You've got a friend in me

My son has no friends.

For a long time, this didn't bother him much. He was a self-contained little unit, perfectly happy to line up cars in his room for hours, all by himself. If kids were uncomfortable with him--because he stands to close, because he touches them or hugs them or kisses them according to his impulses, because his play is too inflexible--he didn't seem to notice. His large gallery of pretend friends liked him just fine.

But now, at almost 7, he's starting to notice. When his sister has friends over, he wonders where his friends are. I have to keep him from jumping all over her friends, but playing with Mom is not as fun when there are other kids in the house. He's in a special-ed class this year with older kids, and though at various times they find him funny, weird, or icky, he's mostly just a baby. Not much friend potential there.

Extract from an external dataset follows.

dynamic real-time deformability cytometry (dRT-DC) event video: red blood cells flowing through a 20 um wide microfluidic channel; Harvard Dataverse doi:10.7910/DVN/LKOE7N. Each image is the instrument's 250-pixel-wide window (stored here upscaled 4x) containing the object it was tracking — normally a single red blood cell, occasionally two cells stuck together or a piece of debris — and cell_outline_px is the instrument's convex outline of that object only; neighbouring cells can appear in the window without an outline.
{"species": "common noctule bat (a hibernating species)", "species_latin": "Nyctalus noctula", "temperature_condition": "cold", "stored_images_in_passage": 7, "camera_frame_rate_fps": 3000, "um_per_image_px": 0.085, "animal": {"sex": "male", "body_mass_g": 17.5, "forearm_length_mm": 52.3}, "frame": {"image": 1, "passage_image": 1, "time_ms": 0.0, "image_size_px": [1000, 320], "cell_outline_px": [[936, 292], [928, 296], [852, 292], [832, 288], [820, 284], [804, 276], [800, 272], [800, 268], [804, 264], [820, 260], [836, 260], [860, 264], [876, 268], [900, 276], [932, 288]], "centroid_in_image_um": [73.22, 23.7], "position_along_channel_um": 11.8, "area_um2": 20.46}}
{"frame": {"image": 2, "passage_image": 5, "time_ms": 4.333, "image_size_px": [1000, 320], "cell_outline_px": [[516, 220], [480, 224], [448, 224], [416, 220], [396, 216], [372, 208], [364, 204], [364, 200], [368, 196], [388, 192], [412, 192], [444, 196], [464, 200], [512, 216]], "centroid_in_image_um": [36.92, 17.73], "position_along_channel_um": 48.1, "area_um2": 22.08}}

I've tried finding an after-school activity for him, in the hope of finding a peer group, but his overactivity, heedlessness of adult wishes, and impulsivity make it hard for him to get with any programs. Already this year, we've been drummed out of a mother-and-child music class because he was trampling all the younger children in his wake. He's been asked to leave gym and swimming in the past because he just won't follow the leader. Many hyper kids seem to do well with karate, but I can conceive of no way that this boy will stand in a line and follow directions. He'd probably wander too close to someone else and get kicked in the head.

With conventional social activities out of the running, I've recently been trying to find him a group of kids with problems like his. His neurologist recommended a social-skills program, and goodness knows that social skills are something he could use. I talked to the child psychologist in charge, and it sounded like a good possibility: They work primarily with children on the autistic spectrum, and since my boy has autistic behaviors in his large grab-bag of problems, it seemed he might fit in.

But today, we went to the evaluation. It was at the house of a speech therapist who would be assessing him while the psychologist talked to me. The house had many lovely knickknacks. The house had a cat. The house had a lady waiting with her baby for her son to come out of speech therapy. The house had a psychologist who was willing to share his keys. My son was in his element, chatting up grown-ups, touching every breakable thing in sight, petting the baby, scaring the cat. He was talking, moving, bouncing, zooming, behaving as he always does in an unfamiliar place full of delightful stimulations. The speech therapist couldn't get him to do any of her little tests, and determined that his language skills were insufficient for admission to the program, and that he would run her ragged trying to constantly redirect him anyway.

Part of me is sad that even among special-needs kids, he doesn't fit. Part of me blames the therapist for not having sufficient tricks up her sleeve to get his attention; his wonderful school speech therapist can get him to pay attention for much longer than even I can. And part of me wonders at the wisdom of evaluating distractible children in such a distracting environment. It doesn't matter, though--another door slams.

My husband is unconcerned by all this. He's a loner, and thinks friends are somewhat overrated. Our son is not actively miserable, and with time and maturity he may become more appealing friend material to others. And there are signs of progress at school: Today his teacher told me that he has been asking another boy in class to play store with him, and they have been happily interacting. So maybe he'll find a way to make it without mom's help.

Until then, I'll just have to be his best friend myself.

1 comment:

Terri Mauro said...

Funny reading this now, twelve years later, when my son is the one with friends and my daughter is the one wondering where hers are. His social life picked up considerably once he got on to the right self-contained track, and those friends have stuck with him even as he's moved on to inclusion.